Tommy Bouillon est lui-même surpris de l’impact environnemental que pourra avoir Brique Recyc. En effet, la réutilisation des briques sur un mur de 1000 pieds carrés (90 mètres carrés) évite des émissions polluantes équivalentes à 5,9 tonnes de gaz carbonique. « C’est comme s’il y avait une voiture de moins sur les routes pendant un an, explique M. Bouillon. Imaginez quand notre machine sera utilisée sur des centaines de chantiers! »
Apprendre et explorer en continu
Pour se renouveler en permanence, il est essentiel de mettre en place les conditions pour innover. Au Parcours Innovation offert à l’École des entrepreneurs du Québec (EEQ), les dirigeants de PME apprennent à utiliser la méthode du design thinking, une approche de résolutions de problèmes.
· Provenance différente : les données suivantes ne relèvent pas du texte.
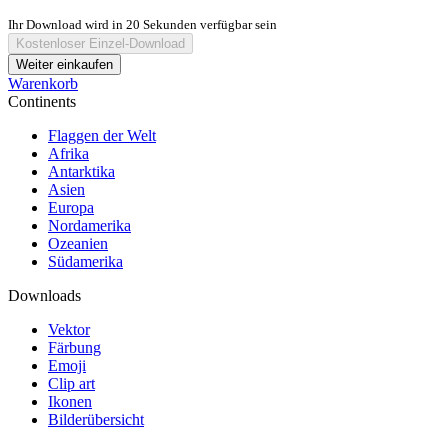
Ihr Download wird in
20
Sekunden verfügbar sein
Kostenloser Einzel-Download
Weiter einkaufen
Warenkorb
Continents
Flaggen der Welt
Afrika
Antarktika
Asien
Europa
Nordamerika
Ozeanien
Südamerika
Downloads
Vektor
Färbung
Emoji
Clip art
Ikonen
Bilderübersicht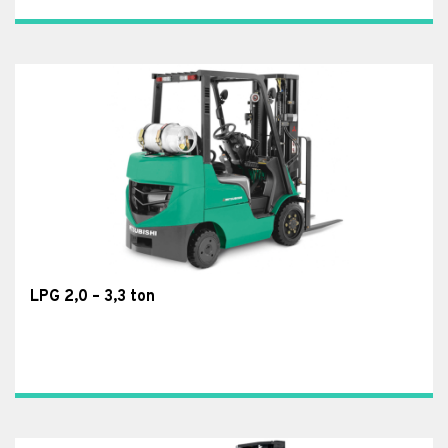
LPG 2,0 – 3,3 ton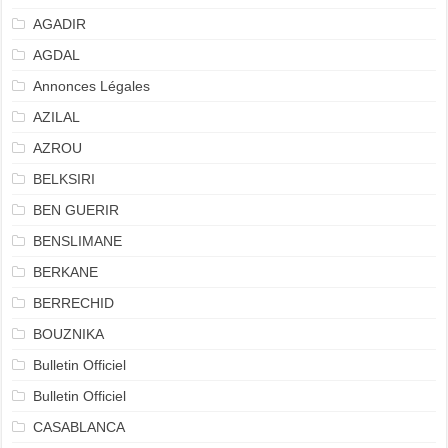
AGADIR
AGDAL
Annonces Légales
AZILAL
AZROU
BELKSIRI
BEN GUERIR
BENSLIMANE
BERKANE
BERRECHID
BOUZNIKA
Bulletin Officiel
Bulletin Officiel
CASABLANCA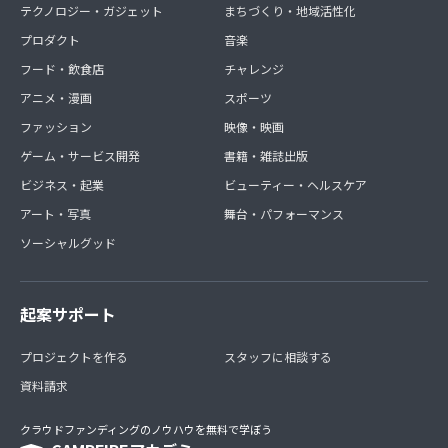
テクノロジー・ガジェット
まちづくり・地域活性化
プロダクト
音楽
フード・飲食店
チャレンジ
アニメ・漫画
スポーツ
ファッション
映像・映画
ゲーム・サービス開発
書籍・雑誌出版
ビジネス・起業
ビューティー・ヘルスケア
アート・写真
舞台・パフォーマンス
ソーシャルグッド
起案サポート
プロジェクトを作る
スタッフに相談する
資料請求
クラウドファンディングのノウハウを無料で学ぼう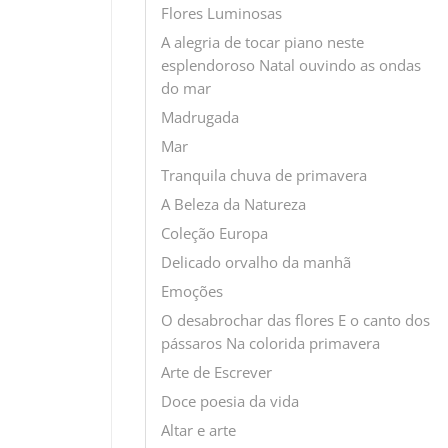
Flores Luminosas
A alegria de tocar piano neste
esplendoroso Natal ouvindo as ondas
do mar
Madrugada
Mar
Tranquila chuva de primavera
A Beleza da Natureza
Coleção Europa
Delicado orvalho da manhã
Emoções
O desabrochar das flores E o canto dos
pássaros Na colorida primavera
Arte de Escrever
Doce poesia da vida
Altar e arte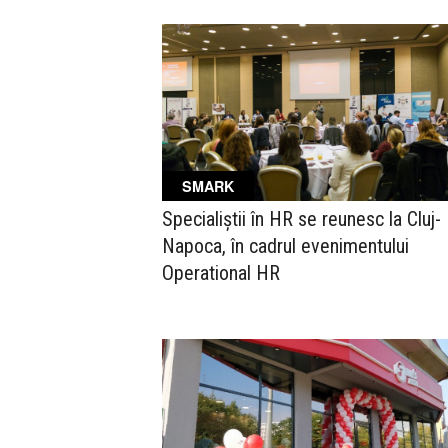
SMARK
Specialiștii în HR se reunesc la Cluj-
Napoca, în cadrul evenimentului
Operational HR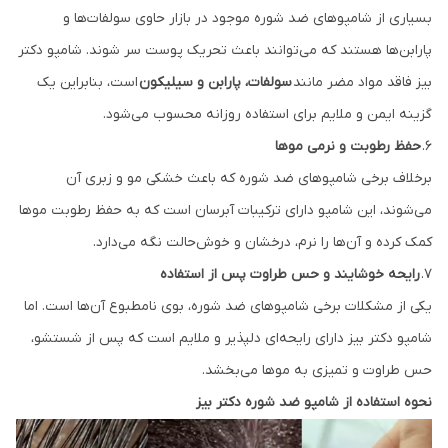
بسیاری از شامپوهای ضد شوره موجود در بازار حاوی سولفات‌ها و
پارابن‌ها هستند که می‌توانند باعث تحریک پوست سر شوند. شامپو دکتر
بیز فاقد مواد مضر مانند
سولفات، پارابن و سیلیکون
است، بنابراین یک
گزینه ایمن و ملایم برای استفاده روزانه محسوب می‌شود.
۶.
حفظ رطوبت و نرمی موها
برخلاف برخی شامپوهای ضد شوره که باعث خشکی مو و زبری آن
می‌شوند، این شامپو دارای ترکیبات آبرسان است که به حفظ رطوبت موها
کمک کرده و آن‌ها را نرم، درخشان و خوش‌حالت نگه می‌دارد.
۷.
رایحه خوشایند و حس طراوت پس از استفاده
یکی از مشکلات برخی شامپوهای ضد شوره، بوی نامطبوع آن‌ها است. اما
شامپو دکتر بیز دارای رایحه‌ای دلپذیر و ملایم است که پس از شستشو،
حس طراوت و تمیزی به موها می‌بخشد.
نحوه استفاده از شامپو ضد شوره دکتر بیز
« Innover, c’est être dans l’exploration, une position qui n’est pas toujours confortable. Cette méthode permet d’aller à la rencontre des clients ou des utilisateurs pour comprendre ce que veut le marché et développer une offre pertinente. Cela permet de réduire le risque de l’innovation », explique Patrick Messier, président de Messier Designers et formateur à l’EEQ.
Tout commence par un rêve
« Pour commencer, on peut se poser une question toute simple : et si…? Et si on pouvait produire pour dix fois moins cher? Et si on pouvait réduire de moitié le temps de production? Cela permet d’amorcer la recherche de solutions et de déterminer les expertises dont on a besoin pour avancer », explique Luc Lespérance, directeur principal, Avenir du travail et Transformation de la main-d’œuvre chez Deloitte et formateur à l’EEQ.
Ce questionnement a été l’amorce du processus de conception du Brique Recyc. Pour bien faire les choses, Tommy Bouillon a trouvé important de s’entourer d’experts et d’utiliser les ressources externes. Il a notamment cogné à la porte de PME MTL, qui l’a mis en lien avec le Programme d’aide à la recherche industrielle du Conseil national de recherches du Canada (PARI CNRC) et de Recyc-Québec, qui ont fourni aide financière et conseils stratégiques.
Sa machine étant maintenant au point, Tommy Bouillon compte la mettre à l’essai à plus grande échelle. « Une dizaine de machines seront en service sur nos chantiers au cours de l’automne. On prévoit amorcer la commercialisation en 2022. C’est un gros marché qui s’ouvre à nous », se réjouit M. Bouillon, qui a également déposé une demande de brevet mondial.